La Stampa 10.10.16
Manovra, i conti sulle privatizzazioni non tornano: rischio buco di 2-3 miliardi
di Paolo Baroni
Adesso
tutte le attenzioni sono concentrate su due numeri, il livello di
deficit che verrà fissato per il 2017 e di riflesso la crescita del Pil,
che il governo ha indicato all’1% tra mille polemiche e obiezioni.
Nessuno parla invece del debito, il nostro vero punto debole,
soprattutto se si intende continuare a trattare con Bruxelles ulteriori
margini di flessibilità sul disavanzo. E non a caso il Tesoro con
l’ultima nota di variazione del Def, mentre sul deficit punta strappare
un livello praticamente uguale a quello di quest’anno, sul debito ha
confermato il percorso di discesa anche se un poco addolcito. Si passa
infatti dal 132,8% di quest’anno (in aumento dal 132,3% del 2015) al
132,5% del 2017 per arrivare poi nel 2019 sotto quota 130. Basterà a
convincere Bruxelles a concederci un aumento del deficit? La partita è
in corso ed una risposta l’avremo solo nelle prossime settimane.
Quello
che è certo è che dalle privatizzazioni molto difficilmente arriverà
l’aiuto che ci si aspetta. Già l’anno scorso il governo ha
clamorosamente sbagliato previsioni. Aveva messo in conto di incassare
lo 0,5% del Pil, all’incirca 8 miliardi, ed invece si è fermato allo
0,1% tra i soldi incassati con l’Enav (834 milioni) ed i proventi delle
vendita di alcuni immobili.
Nonostante ciò, o forse proprio per
questo, per il 2017 il Tesoro ha tenuto fermo l’obiettivo di mezzo punto
di Pil di incassi. Un target che il fondatore di «Privatisation
Barometer», Bernardo Bortolotti, ha definito «fuori portata» in una
dichiarazione all’agenzia Reuters. «Avrei preferito che postassero cifre
più conservative. Fra l’altro con tassi di interesse sul debito
inferiori al rapporto prezzo delle azioni/dividendi delle società in
vendita non è detto che convenga privatizzare, perché il venditore
rischia effetti negativi sul patrimonio netto».
Quota 8 miliardi,
insomma, rappresenta quasi un miraggio. Anche nel 2017. I conti sono
presto fatti: il 29,7% ancora detenuto nel capitale delle Poste vale 2,5
miliardi, mentre il 13,75% di Stm (microprocessori) potrebbe passare
alla solita Cdp per 900 milioni. Infine ci sono le Ferrovie. In questo
caso dopo un tira e molla durato quasi due anni, e costato la poltrona
ai vecchi vertici, le Fs hanno deciso di portare in Borsa solamente la
Divisione lunga percorrenza (Frecce e Intercity). Altra cosa rispetto
alla quotazione dell’intera holding di cui s’era parlato all’inizio.

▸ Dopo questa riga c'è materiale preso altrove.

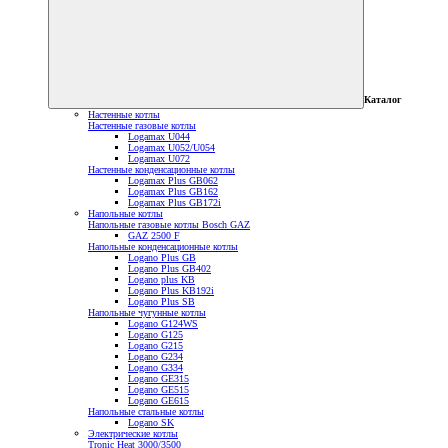
Каталог
Настенные котлы
Настенные газовые котлы
Logamax U044
Logamax U052/U054
Logamax U072
Настенные конденсационные котлы
Logamax Plus GB062
Logamax Plus GB162
Logamax Plus GB172i
Напольные котлы
Напольные газовые котлы Bosch GAZ
GAZ 2500 F
Напольные конденсационные котлы
Logano Plus GB
Logano Plus GB402
Logano plus KB
Logano Plus KB192i
Logano Plus SB
Напольные чугунные котлы
Logano G124WS
Logano G125
Logano G215
Logano G234
Logano G334
Logano GE315
Logano GE515
Logano GE615
Напольные стальные котлы
Logano SK
Электрические котлы
Tronic Heat 3000/3500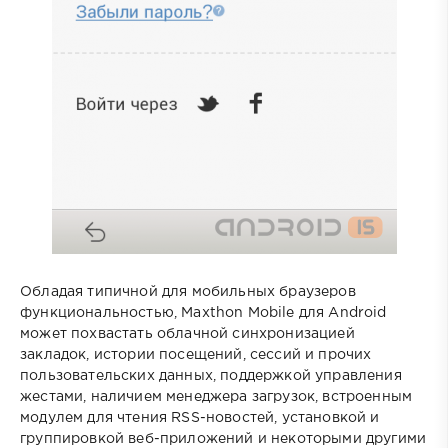
Обладая типичной для мобильных браузеров
функциональностью, Maxthon Mobile для Android
может похвастать облачной синхронизацией
закладок, истории посещений, сессий и прочих
пользовательских данных, поддержкой управления
жестами, наличием менеджера загрузок, встроенным
модулем для чтения RSS-новостей, установкой и
группировкой веб-приложений и некоторыми другими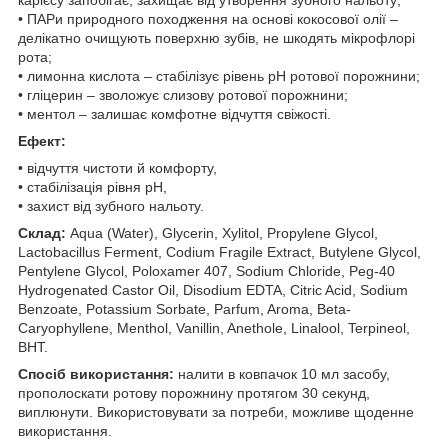
• ПАРи природного походження на основі кокосової олії –
делікатно очищують поверхню зубів, не шкодять мікрофлорі
рота;
• лимонна кислота – стабілізує рівень рН ротової порожнини;
• гліцерин – зволожує слизову ротової порожнини;
• ментол – залишає комфотне відчуття свіжості.
Ефект:
• відчуття чистоти й комфорту,
• стабілізація рівня рН,
• захист від зубного нальоту.
Склад:
Aqua (Water), Glycerin, Xylitol, Propylene Glycol,
Lactobacillus Ferment, Codium Fragile Extract, Butylene Glycol,
Pentylene Glycol, Poloxamer 407, Sodium Chloride, Peg-40
Hydrogenated Castor Oil, Disodium EDTA, Citric Acid, Sodium
Benzoate, Potassium Sorbate, Parfum, Aroma, Beta-
Caryophyllene, Menthol, Vanillin, Anethole, Linalool, Terpineol,
BHT.
Спосіб використання:
налити в ковпачок 10 мл засобу,
прополоскати ротову порожнину протягом 30 секунд,
виплюнути. Використовувати за потреби, можливе щоденне
використання.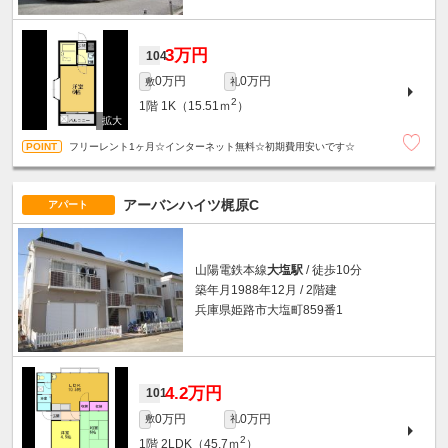
3万円
104
0万円
0万円
敷
礼
2
1階
1K（15.51ｍ
）
フリーレント1ヶ月☆インターネット無料☆初期費用安いです☆
アーバンハイツ梶原C
アパート
山陽電鉄本線
大塩駅
/ 徒歩10分
築年月1988年12月 / 2階建
兵庫県姫路市大塩町859番1
4.2万円
101
0万円
0万円
敷
礼
2
1階
2LDK（45.7ｍ
）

Tant’è che dei 3-4 miliardi ipotizzati a suo tempo ci si dovrà
accontentare di incassare molto meno. «Al massimo si arriverà ad un
miliardo» spiega una fonte vicina al dossier. Risorse che tra l’altro
resterebbero all’interno delle Fs come è già accaduto per Grandi
stazioni, a meno che il Tesoro non pretenda un dividendo straordinario. I
vertici Fs hanno spiegato che su questo progetto «c’è il pieno consenso
dell’azionista». Il ministro dell’Economia Pier Carlo Padoan a sua
volta ha confermato l’ok, anche perché una serie di vincoli (e di veti)
non consentivano di fare altrimenti. In cuor suo però non deve essere
stato molto contento. Perché in questo modo nel 2017 mancheranno altri
2-3 miliardi di incassi. Con buona pace del taglio del debito.